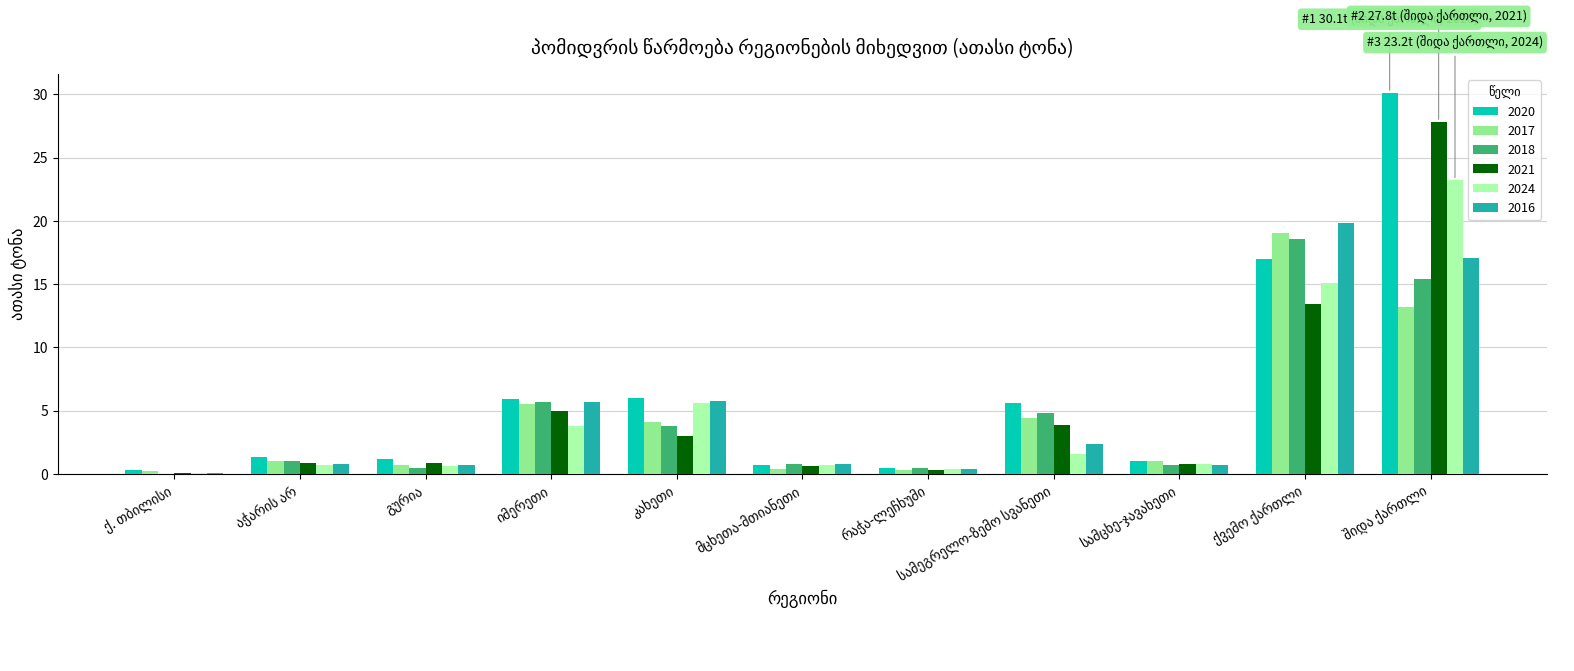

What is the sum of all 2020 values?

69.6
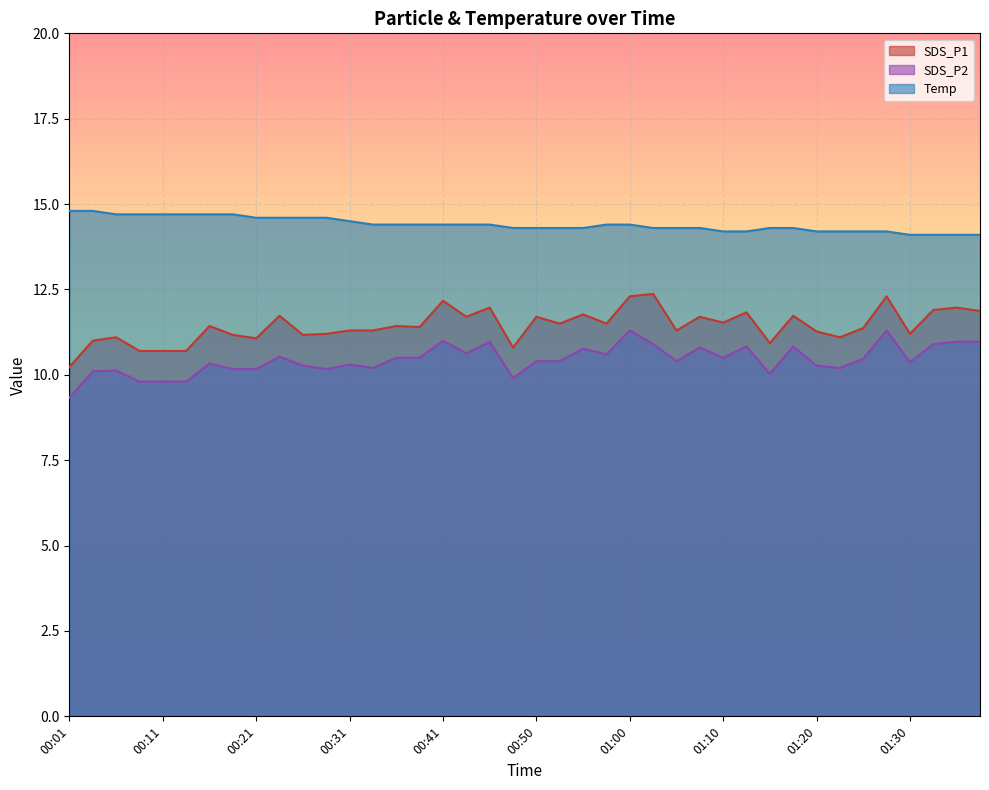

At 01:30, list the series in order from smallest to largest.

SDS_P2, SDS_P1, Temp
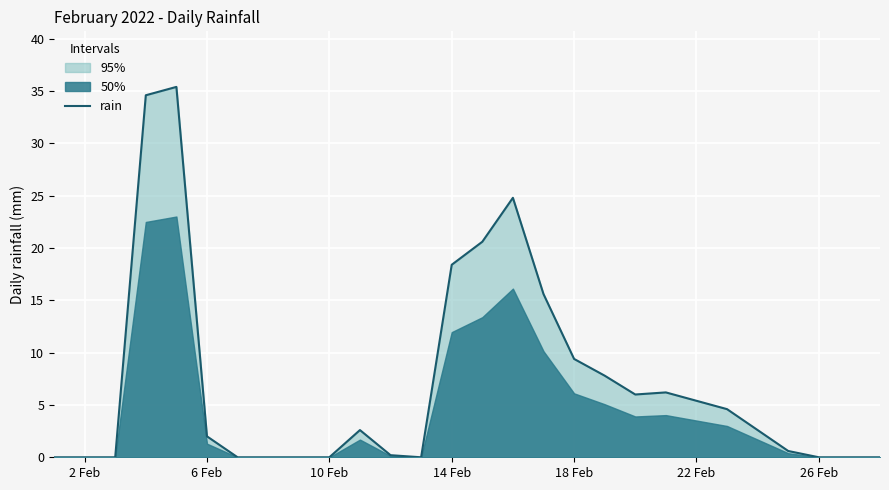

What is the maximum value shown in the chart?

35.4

What needs to be done – Copy out all the data above word for word, leaving out the pictures.

Task output –
What is the sum of all 2020 values?

69.6

At 01:30, list the series in order from smallest to largest.

SDS_P2, SDS_P1, Temp

What is the maximum value shown in the chart?

35.4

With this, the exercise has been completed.